- Rostov–Novocherkassk Operation: Part of the Southern Front of the Russian Civil War
| Date | January 6–10, 1920 |
| Location | Don Host Oblast, Southern Russia |
| Result | Red Army victory White Army cut in two; Beginning of the North Caucasus and Odessa operations.; |

Belligerents
- Armed Forces of South Russia: Russian SFSR

Commanders and leaders
- Konstantin Mamontov Ivan Barbovitch Sergei Toporkov: Grigori Sokolnikov Mikhail Levandovsky Semyon Budyonny

Units involved
- Don Army 3rd Don Cavalry Corps; 4th Don Cavalry Corps; Volunteer Army Consolidated Cavalry Corps; Volunteer infantry corps;: Southern Front 8th Army; 9th Army; 1st Cavalry Army;

= Rostov–Novocherkassk Operation =

The Rostov–Novocherkassk Operation (January 6–10, 1920) was an offensive operation on the Don River of the Southern and the South-Eastern Frontof the Red Army against the White Guard troops during the Russian Civil War.

== The operation ==
In December 1919, the Red Army had conducted the successful Donbas operation (1919) in which the Donets River had been crossed and the Donbas conquered.
On the night of January 6 to 7, 1920, Red troops captured Taganrog on the Sea of Azov, effectively splitting the White Army into two.

What is needed
Continue the account of the Rostov–Novocherkassk Operation from its last sentence.

Supplied material
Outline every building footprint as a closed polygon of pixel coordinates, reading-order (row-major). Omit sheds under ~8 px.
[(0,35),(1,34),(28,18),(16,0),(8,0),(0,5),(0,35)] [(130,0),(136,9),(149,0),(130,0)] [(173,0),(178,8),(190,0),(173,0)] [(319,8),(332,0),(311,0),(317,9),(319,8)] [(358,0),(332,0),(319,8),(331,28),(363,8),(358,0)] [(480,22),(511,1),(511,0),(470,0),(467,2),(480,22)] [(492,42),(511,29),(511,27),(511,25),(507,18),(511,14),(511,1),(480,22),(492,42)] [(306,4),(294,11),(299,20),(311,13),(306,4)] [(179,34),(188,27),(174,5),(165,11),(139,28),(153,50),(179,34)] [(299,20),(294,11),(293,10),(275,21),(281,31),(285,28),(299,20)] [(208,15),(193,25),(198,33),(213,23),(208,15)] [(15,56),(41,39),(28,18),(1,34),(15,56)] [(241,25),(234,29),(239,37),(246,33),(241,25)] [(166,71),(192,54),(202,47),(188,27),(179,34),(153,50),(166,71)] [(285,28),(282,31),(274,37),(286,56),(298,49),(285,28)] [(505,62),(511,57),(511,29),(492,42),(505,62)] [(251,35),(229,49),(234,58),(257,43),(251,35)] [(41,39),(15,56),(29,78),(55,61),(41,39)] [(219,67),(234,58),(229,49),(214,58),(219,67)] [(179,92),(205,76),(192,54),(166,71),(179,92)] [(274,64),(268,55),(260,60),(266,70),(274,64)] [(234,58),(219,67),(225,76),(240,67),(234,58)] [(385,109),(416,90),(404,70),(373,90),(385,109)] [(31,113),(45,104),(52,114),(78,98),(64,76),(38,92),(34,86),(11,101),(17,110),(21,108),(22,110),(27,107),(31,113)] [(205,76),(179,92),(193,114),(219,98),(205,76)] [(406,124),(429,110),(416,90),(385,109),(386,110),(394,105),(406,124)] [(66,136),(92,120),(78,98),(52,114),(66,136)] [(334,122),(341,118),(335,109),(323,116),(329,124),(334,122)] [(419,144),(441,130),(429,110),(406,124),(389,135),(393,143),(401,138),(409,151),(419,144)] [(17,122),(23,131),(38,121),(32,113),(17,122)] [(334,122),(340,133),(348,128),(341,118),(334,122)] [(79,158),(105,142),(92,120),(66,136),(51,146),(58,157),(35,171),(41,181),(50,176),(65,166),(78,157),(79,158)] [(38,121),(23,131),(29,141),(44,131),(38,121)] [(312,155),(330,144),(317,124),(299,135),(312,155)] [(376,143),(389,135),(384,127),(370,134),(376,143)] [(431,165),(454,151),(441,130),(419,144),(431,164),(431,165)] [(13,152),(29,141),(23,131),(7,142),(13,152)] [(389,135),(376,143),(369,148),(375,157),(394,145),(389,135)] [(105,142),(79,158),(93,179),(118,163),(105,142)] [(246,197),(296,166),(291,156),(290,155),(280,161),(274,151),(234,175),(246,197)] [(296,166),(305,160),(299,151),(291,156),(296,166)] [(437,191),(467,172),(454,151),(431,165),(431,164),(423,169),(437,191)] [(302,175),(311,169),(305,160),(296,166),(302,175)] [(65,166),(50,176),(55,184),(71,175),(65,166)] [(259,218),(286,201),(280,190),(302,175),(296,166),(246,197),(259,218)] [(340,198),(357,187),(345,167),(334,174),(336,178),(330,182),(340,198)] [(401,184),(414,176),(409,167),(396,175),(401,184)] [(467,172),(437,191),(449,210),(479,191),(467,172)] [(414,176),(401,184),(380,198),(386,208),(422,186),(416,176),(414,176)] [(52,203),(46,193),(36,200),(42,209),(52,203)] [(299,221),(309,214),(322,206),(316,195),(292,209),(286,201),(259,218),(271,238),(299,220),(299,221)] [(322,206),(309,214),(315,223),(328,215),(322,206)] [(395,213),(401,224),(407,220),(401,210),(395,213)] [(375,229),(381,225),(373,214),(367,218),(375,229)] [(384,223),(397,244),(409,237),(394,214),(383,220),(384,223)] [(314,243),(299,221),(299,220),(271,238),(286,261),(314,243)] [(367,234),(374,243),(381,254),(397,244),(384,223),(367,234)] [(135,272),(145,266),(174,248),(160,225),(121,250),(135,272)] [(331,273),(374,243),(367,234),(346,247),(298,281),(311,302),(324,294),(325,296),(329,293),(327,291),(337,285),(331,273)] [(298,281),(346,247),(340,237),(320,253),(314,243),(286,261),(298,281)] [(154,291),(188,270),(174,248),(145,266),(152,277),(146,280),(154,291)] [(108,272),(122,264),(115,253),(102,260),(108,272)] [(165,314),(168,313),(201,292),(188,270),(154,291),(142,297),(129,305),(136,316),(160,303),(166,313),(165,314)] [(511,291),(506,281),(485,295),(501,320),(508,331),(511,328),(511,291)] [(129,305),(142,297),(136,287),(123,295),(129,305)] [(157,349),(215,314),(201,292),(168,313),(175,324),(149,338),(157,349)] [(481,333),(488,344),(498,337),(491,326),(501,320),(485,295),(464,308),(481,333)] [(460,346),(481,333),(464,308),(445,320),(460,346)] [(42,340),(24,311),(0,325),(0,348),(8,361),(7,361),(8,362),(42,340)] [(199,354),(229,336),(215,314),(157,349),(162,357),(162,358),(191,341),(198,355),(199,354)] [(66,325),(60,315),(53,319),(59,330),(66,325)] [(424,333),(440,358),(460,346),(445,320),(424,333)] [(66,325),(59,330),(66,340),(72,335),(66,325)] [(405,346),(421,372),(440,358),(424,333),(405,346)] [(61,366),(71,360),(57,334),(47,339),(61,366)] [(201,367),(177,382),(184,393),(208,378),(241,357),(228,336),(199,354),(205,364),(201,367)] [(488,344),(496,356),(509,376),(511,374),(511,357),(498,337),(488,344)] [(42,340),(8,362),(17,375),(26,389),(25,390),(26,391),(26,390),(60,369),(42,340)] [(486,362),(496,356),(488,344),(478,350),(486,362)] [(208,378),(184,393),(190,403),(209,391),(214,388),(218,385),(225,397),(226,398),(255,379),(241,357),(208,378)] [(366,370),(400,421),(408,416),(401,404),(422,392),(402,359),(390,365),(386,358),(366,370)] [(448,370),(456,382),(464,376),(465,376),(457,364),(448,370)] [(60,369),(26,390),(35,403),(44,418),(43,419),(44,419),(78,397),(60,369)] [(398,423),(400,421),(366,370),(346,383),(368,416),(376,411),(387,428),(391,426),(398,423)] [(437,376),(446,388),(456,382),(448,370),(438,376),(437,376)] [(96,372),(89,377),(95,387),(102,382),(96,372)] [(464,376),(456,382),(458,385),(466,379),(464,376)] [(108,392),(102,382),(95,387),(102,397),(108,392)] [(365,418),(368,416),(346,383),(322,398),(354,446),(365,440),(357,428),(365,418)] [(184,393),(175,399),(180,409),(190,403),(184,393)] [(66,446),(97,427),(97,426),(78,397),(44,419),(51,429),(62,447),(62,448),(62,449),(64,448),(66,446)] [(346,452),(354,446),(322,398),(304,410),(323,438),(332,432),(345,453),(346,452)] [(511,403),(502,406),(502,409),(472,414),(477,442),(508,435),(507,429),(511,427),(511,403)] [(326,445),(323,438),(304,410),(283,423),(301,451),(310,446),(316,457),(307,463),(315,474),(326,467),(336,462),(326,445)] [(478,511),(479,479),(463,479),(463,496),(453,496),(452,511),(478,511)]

Answer for the task
On January 7, troops of the 9th Red Army also captured Novocherkassk, the capital of the Don Cossacks.
This forced Konstantin Mamontov's 4th Don Cavalry Corps, in defiance of Denikin's order, to retreat behind the Don.

On the night of January 8–9, troops of the 8th and 1st Cavalry armies began street fighting in Rostov-on-Don, and on January 10 completely captured it.

The Rostov–Novocherkassk Operation was followed by the North Caucasus and Odessa operations.

On January 16, the Supreme War Council of the Entente decided to lift the economic blockade against the RSFSR.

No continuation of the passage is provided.